I had the idea of doing it in standard tuning, strummed with a capo on the 6th fret with the sound of Dylan’s early recordings in mind. We tried it like that, breaking from this album’s norm and doing it as a guitar track with a vocal overdub. It didn’t work. As Tom said, it felt like it belonged to an entirely different album. So we put the guitar into a CGCGCD tuning (common to the rest of this session’s recordings) and left it un-capoed for a big, clanging strumming sound. Again, no luck. This time it felt like I was imitating Nic Jones on ‘The Humpback Whale’.
In Tom’s opinion, the problem lay in the fact that I was suddenly strumming on what had been, to this point, a fingerpicking album. More importantly, he pointed out that the strumming forced me to “sing out” – in other words, to push my voice and strain to be heard. This meant that any of the tender emotion of the lyrics was lost in the “big” performance. In truth, I’d been concerned about this song for a while, not really being able to put my finger on what was bugging me and hoping that if I rehearsed it enough, all would be fine in the studio. Again, Tom’s experience meant that he was able to spot the problem and articulate it very quickly indeed.

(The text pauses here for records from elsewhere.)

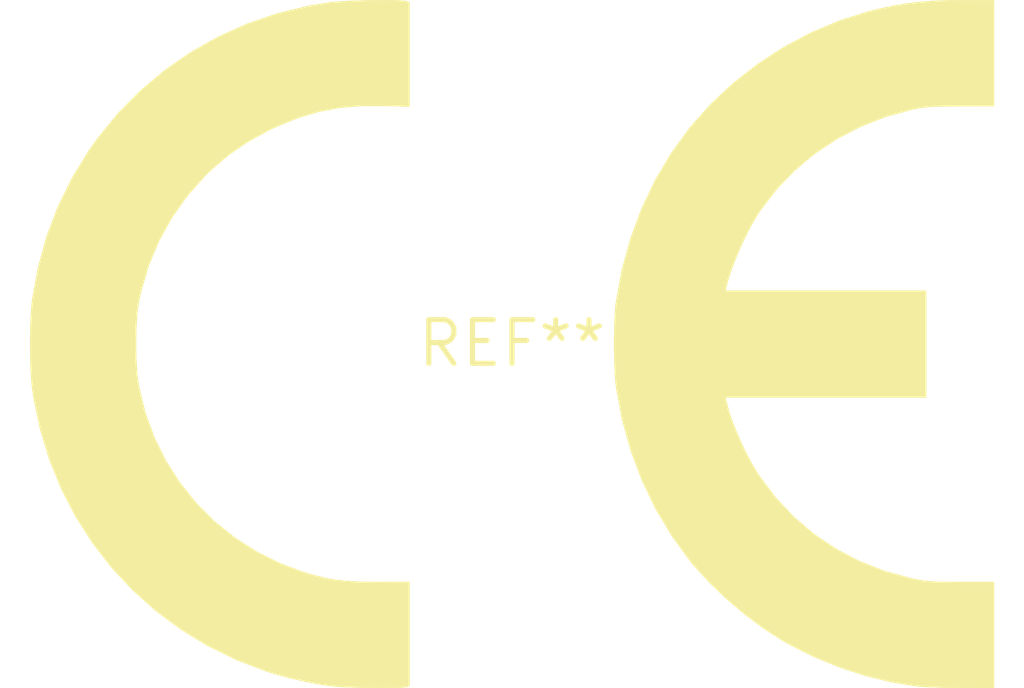
<source format=kicad_pcb>
(kicad_pcb (version 20240108) (generator pcbnew)

  (general
    (thickness 1.6)
  )

  (paper "A4")
  (layers
    (0 "F.Cu" signal)
    (31 "B.Cu" signal)
    (32 "B.Adhes" user "B.Adhesive")
    (33 "F.Adhes" user "F.Adhesive")
    (34 "B.Paste" user)
    (35 "F.Paste" user)
    (36 "B.SilkS" user "B.Silkscreen")
    (37 "F.SilkS" user "F.Silkscreen")
    (38 "B.Mask" user)
    (39 "F.Mask" user)
    (40 "Dwgs.User" user "User.Drawings")
    (41 "Cmts.User" user "User.Comments")
    (42 "Eco1.User" user "User.Eco1")
    (43 "Eco2.User" user "User.Eco2")
    (44 "Edge.Cuts" user)
    (45 "Margin" user)
    (46 "B.CrtYd" user "B.Courtyard")
    (47 "F.CrtYd" user "F.Courtyard")
    (48 "B.Fab" user)
    (49 "F.Fab" user)
    (50 "User.1" user)
    (51 "User.2" user)
    (52 "User.3" user)
    (53 "User.4" user)
    (54 "User.5" user)
    (55 "User.6" user)
    (56 "User.7" user)
    (57 "User.8" user)
    (58 "User.9" user)
  )

  (setup
    (pad_to_mask_clearance 0)
    (pcbplotparams
      (layerselection 0x00010fc_ffffffff)
      (plot_on_all_layers_selection 0x0000000_00000000)
      (disableapertmacros false)
      (usegerberextensions false)
      (usegerberattributes false)
      (usegerberadvancedattributes false)
      (creategerberjobfile false)
      (dashed_line_dash_ratio 12.000000)
      (dashed_line_gap_ratio 3.000000)
      (svgprecision 4)
      (plotframeref false)
      (viasonmask false)
      (mode 1)
      (useauxorigin false)
      (hpglpennumber 1)
      (hpglpenspeed 20)
      (hpglpendiameter 15.000000)
      (dxfpolygonmode false)
      (dxfimperialunits false)
      (dxfusepcbnewfont false)
      (psnegative false)
      (psa4output false)
      (plotreference false)
      (plotvalue false)
      (plotinvisibletext false)
      (sketchpadsonfab false)
      (subtractmaskfromsilk false)
      (outputformat 1)
      (mirror false)
      (drillshape 1)
      (scaleselection 1)
      (outputdirectory "")
    )
  )

  (net 0 "")

  (footprint "CE-Logo_28x20mm_SilkScreen" (layer "F.Cu") (at 0 0))

)

</source>
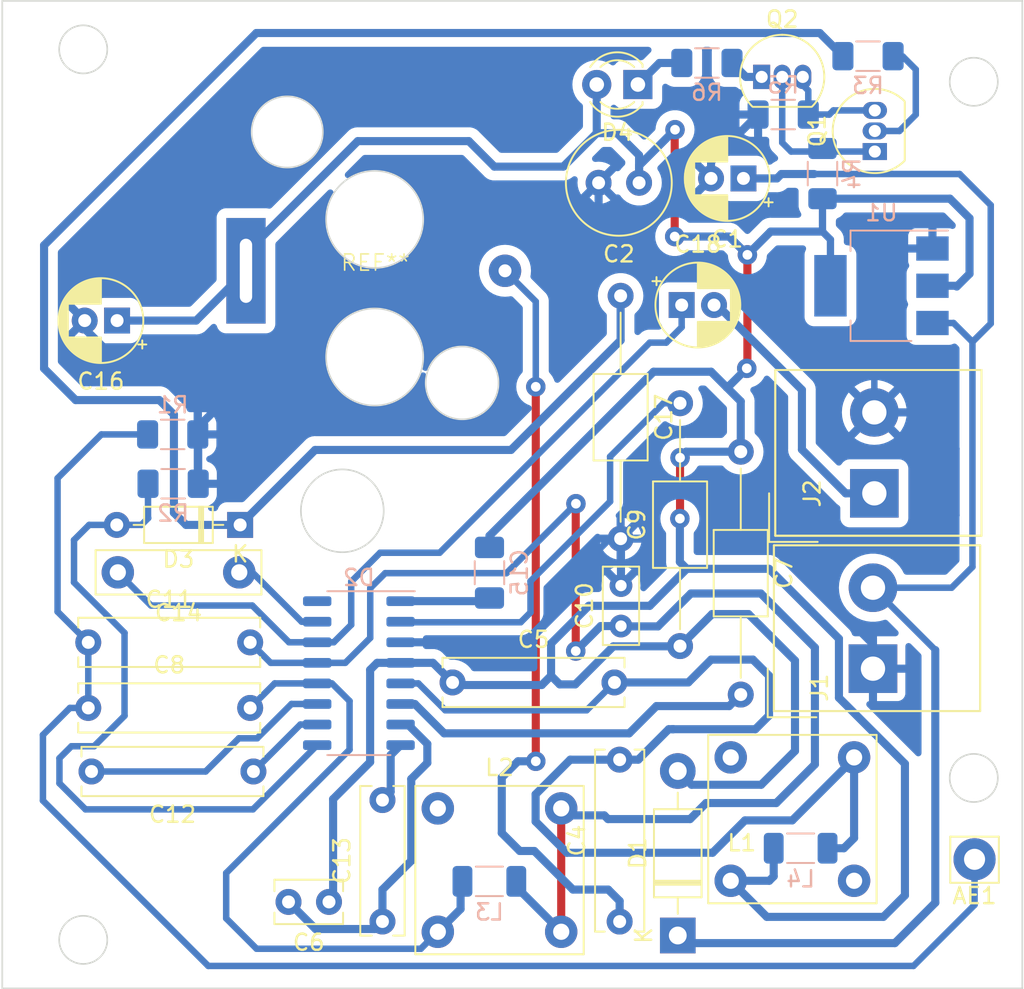
<source format=kicad_pcb>
(kicad_pcb (version 20221018) (generator pcbnew)

  (general
    (thickness 1.6)
  )

  (paper "A4")
  (layers
    (0 "F.Cu" signal)
    (31 "B.Cu" signal)
    (32 "B.Adhes" user "B.Adhesive")
    (33 "F.Adhes" user "F.Adhesive")
    (34 "B.Paste" user)
    (35 "F.Paste" user)
    (36 "B.SilkS" user "B.Silkscreen")
    (37 "F.SilkS" user "F.Silkscreen")
    (38 "B.Mask" user)
    (39 "F.Mask" user)
    (40 "Dwgs.User" user "User.Drawings")
    (41 "Cmts.User" user "User.Comments")
    (42 "Eco1.User" user "User.Eco1")
    (43 "Eco2.User" user "User.Eco2")
    (44 "Edge.Cuts" user)
    (45 "Margin" user)
    (46 "B.CrtYd" user "B.Courtyard")
    (47 "F.CrtYd" user "F.Courtyard")
    (48 "B.Fab" user)
    (49 "F.Fab" user)
    (50 "User.1" user)
    (51 "User.2" user)
    (52 "User.3" user)
    (53 "User.4" user)
    (54 "User.5" user)
    (55 "User.6" user)
    (56 "User.7" user)
    (57 "User.8" user)
    (58 "User.9" user)
  )

  (setup
    (stackup
      (layer "F.SilkS" (type "Top Silk Screen"))
      (layer "F.Paste" (type "Top Solder Paste"))
      (layer "F.Mask" (type "Top Solder Mask") (thickness 0.01))
      (layer "F.Cu" (type "copper") (thickness 0.035))
      (layer "dielectric 1" (type "core") (thickness 1.51) (material "FR4") (epsilon_r 4.5) (loss_tangent 0.02))
      (layer "B.Cu" (type "copper") (thickness 0.035))
      (layer "B.Mask" (type "Bottom Solder Mask") (thickness 0.01))
      (layer "B.Paste" (type "Bottom Solder Paste"))
      (layer "B.SilkS" (type "Bottom Silk Screen"))
      (copper_finish "None")
      (dielectric_constraints no)
    )
    (pad_to_mask_clearance 0)
    (pcbplotparams
      (layerselection 0x0001000_fffffffe)
      (plot_on_all_layers_selection 0x0001000_00000000)
      (disableapertmacros false)
      (usegerberextensions false)
      (usegerberattributes true)
      (usegerberadvancedattributes true)
      (creategerberjobfile true)
      (dashed_line_dash_ratio 12.000000)
      (dashed_line_gap_ratio 3.000000)
      (svgprecision 6)
      (plotframeref false)
      (viasonmask true)
      (mode 1)
      (useauxorigin false)
      (hpglpennumber 1)
      (hpglpenspeed 20)
      (hpglpendiameter 15.000000)
      (dxfpolygonmode true)
      (dxfimperialunits true)
      (dxfusepcbnewfont true)
      (psnegative false)
      (psa4output false)
      (plotreference true)
      (plotvalue true)
      (plotinvisibletext false)
      (sketchpadsonfab false)
      (subtractmaskfromsilk false)
      (outputformat 4)
      (mirror false)
      (drillshape 1)
      (scaleselection 1)
      (outputdirectory "print/")
    )
  )

  (net 0 "")
  (net 1 "Net-(AE1-A)")
  (net 2 "Net-(D1-K)")
  (net 3 "Earth")
  (net 4 "+3V3")
  (net 5 "Net-(C3-Pad2)")
  (net 6 "Net-(D2-OSC)")
  (net 7 "Net-(C13-Pad1)")
  (net 8 "Net-(C7-Pad2)")
  (net 9 "Net-(D2-input)")
  (net 10 "Net-(C9-Pad2)")
  (net 11 "Net-(C10-Pad1)")
  (net 12 "Net-(C12-Pad1)")
  (net 13 "Net-(C12-Pad2)")
  (net 14 "Net-(C13-Pad2)")
  (net 15 "Net-(C14-Pad1)")
  (net 16 "Net-(D2-MUX)")
  (net 17 "Net-(C15-Pad1)")
  (net 18 "Net-(D3-K)")
  (net 19 "Net-(J2-Pin_1)")
  (net 20 "Net-(D2-fld)")
  (net 21 "unconnected-(D2-Pad16)")
  (net 22 "Net-(D4-K)")
  (net 23 "Net-(Q1-C)")
  (net 24 "Net-(Q1-B)")
  (net 25 "Net-(Q1-E)")
  (net 26 "Net-(Q2-C)")

  (footprint "Capacitor_THT:CP_Radial_D5.0mm_P2.00mm" (layer "F.Cu") (at 116.275113 60.47 180))

  (footprint "my_library:Capasitor_Variable" (layer "F.Cu") (at 93.55 66.175))

  (footprint "Capacitor_THT:C_Rect_L11.0mm_W2.8mm_P10.00mm_MKT" (layer "F.Cu") (at 75.81 93.175))

  (footprint "Capacitor_THT:C_Radial_D6.3mm_H5.0mm_P2.50mm" (layer "F.Cu") (at 109.83 60.74 180))

  (footprint "Capacitor_THT:C_Rect_L11.0mm_W2.8mm_P10.00mm_MKT" (layer "F.Cu") (at 86.01 97.1 180))

  (footprint "Capacitor_THT:CP_Radial_D5.0mm_P2.00mm" (layer "F.Cu") (at 77.59 69.25 180))

  (footprint "Package_TO_SOT_THT:TO-92_Inline" (layer "F.Cu") (at 124.39 58.81 90))

  (footprint "Capacitor_THT:CP_Radial_D5.0mm_P2.00mm" (layer "F.Cu") (at 112.46 68.29))

  (footprint "Capacitor_THT:C_Rect_L11.0mm_W2.8mm_P10.00mm_MKT" (layer "F.Cu") (at 108.63 106.37 90))

  (footprint "Capacitor_THT:C_Rect_L9.0mm_W2.5mm_P7.50mm_MKT" (layer "F.Cu") (at 93.98 106.366 90))

  (footprint "Capacitor_THT:C_Axial_L5.1mm_D3.1mm_P15.00mm_Horizontal" (layer "F.Cu") (at 112.36 89.355 90))

  (footprint "Inductor_THT:L_Radial_L10.2mm_W10.2mm_Px7.62mm_Py7.62mm_Pulse_LP-30" (layer "F.Cu") (at 97.4 107))

  (footprint "LED_THT:LED_D3.0mm" (layer "F.Cu") (at 109.755 54.67 180))

  (footprint "Capacitor_THT:C_Rect_L11.0mm_W2.8mm_P10.00mm_MKT" (layer "F.Cu") (at 98.31 91.6))

  (footprint "Inductor_THT:L_Radial_L10.2mm_W10.2mm_Px7.62mm_Py7.62mm_Pulse_LP-30" (layer "F.Cu") (at 115.49 103.85))

  (footprint "Connector_Pin:Pin_D1.3mm_L11.3mm_W2.8mm_Flat" (layer "F.Cu") (at 130.55 102.525))

  (footprint "Capacitor_THT:C_Rect_L10.0mm_W2.5mm_P7.50mm_MKS4" (layer "F.Cu") (at 85.135 84.8 180))

  (footprint "Package_TO_SOT_THT:TO-92_Inline" (layer "F.Cu") (at 117.4 54.2))

  (footprint "TerminalBlock_Altech:Altech_AK300_1x02_P5.00mm_45-Degree" (layer "F.Cu") (at 124.36 79.92 90))

  (footprint "Diode_THT:D_DO-41_SOD81_P10.16mm_Horizontal" (layer "F.Cu") (at 112.22 107.23 90))

  (footprint "TerminalBlock_Altech:Altech_AK300_1x02_P5.00mm_45-Degree" (layer "F.Cu") (at 124.2763 90.7495 90))

  (footprint "Capacitor_THT:C_Axial_L5.1mm_D3.1mm_P15.00mm_Horizontal" (layer "F.Cu") (at 116.11 77.35 -90))

  (footprint "Capacitor_THT:C_Rect_L4.6mm_W2.0mm_P2.50mm_MKS02_FKP02" (layer "F.Cu") (at 108.712 88.118 90))

  (footprint "Capacitor_THT:C_Rect_L4.0mm_W2.5mm_P2.50mm" (layer "F.Cu") (at 90.678 105.156 180))

  (footprint "Capacitor_THT:C_Axial_L5.1mm_D3.1mm_P15.00mm_Horizontal" (layer "F.Cu") (at 108.69 67.72 -90))

  (footprint "Diode_THT:D_DO-35_SOD27_P7.62mm_Horizontal" (layer "F.Cu") (at 85.19 81.87 180))

  (footprint "Capacitor_THT:C_Rect_L11.0mm_W2.8mm_P10.00mm_MKT" (layer "F.Cu") (at 75.81 89.125))

  (footprint "Package_SO:SO-16_3.9x9.9mm_P1.27mm" (layer "B.Cu") (at 92.525 91.025 180))

  (footprint "Resistor_SMD:R_1206_3216Metric_Pad1.30x1.75mm_HandSolder" (layer "B.Cu") (at 81.05 79.33))

  (footprint "Resistor_SMD:R_1206_3216Metric_Pad1.30x1.75mm_HandSolder" (layer "B.Cu") (at 114.02 53.34))

  (footprint "Resistor_SMD:R_1206_3216Metric_Pad1.30x1.75mm_HandSolder" (layer "B.Cu") (at 118.73 56.525 180))

  (footprint "Inductor_SMD:L_1206_3216Metric_Pad1.22x1.90mm_HandSolder" (layer "B.Cu") (at 119.8075 101.84))

  (footprint "Inductor_SMD:L_1206_3216Metric_Pad1.22x1.90mm_HandSolder" (layer "B.Cu") (at 100.584 103.886))

  (footprint "Resistor_SMD:R_1206_3216Metric_Pad1.30x1.75mm_HandSolder" (layer "B.Cu") (at 123.97 52.92))

  (footprint "Resistor_SMD:R_1206_3216Metric_Pad1.30x1.75mm_HandSolder" (layer "B.Cu") (at 81.024 76.282 180))

  (footprint "Package_TO_SOT_SMD:SOT-223-3_TabPin2" (layer "B.Cu") (at 124.8 67.1 180))

  (footprint "Resistor_SMD:R_1206_3216Metric_Pad1.30x1.75mm_HandSolder" (layer "B.Cu") (at 121.158 60.172 90))

  (footprint "Capacitor_SMD:C_1206_3216Metric_Pad1.33x1.80mm_HandSolder" (layer "B.Cu") (at 100.59 84.8225 90))

  (gr_circle (center 75.5 52.5) (end 76.986607 52.5)
    (stroke (width 0.1) (type solid)) (fill none) (layer "Edge.Cuts") (tsta
... [187563 chars truncated]
</source>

So he went for a wander and left me with instructions to find a fingerpicking way to do it. I had to come up with something on the spot. I started improvising until I settled on something that’s perhaps a bit more American in fingerpicking style than I usually play, but it seemed to work. We continued to warm it up over six or seven takes, and it’s amazing to listen back to how quickly it evolved. By take five, it was fairly fully formed but quite loose and rambling. By take seven, it was structured, gently rolling and – I think – exactly what was required. (I should add that I thought I was done at take five, but Tom felt there was more to come. Once again, a huge nod to a great producer.)
Lasagne for dinner, once again rustled up by Tom’s mum, plus a few drinks and some great conversation. I’m heading to bed feeling that we have something really promising in the can.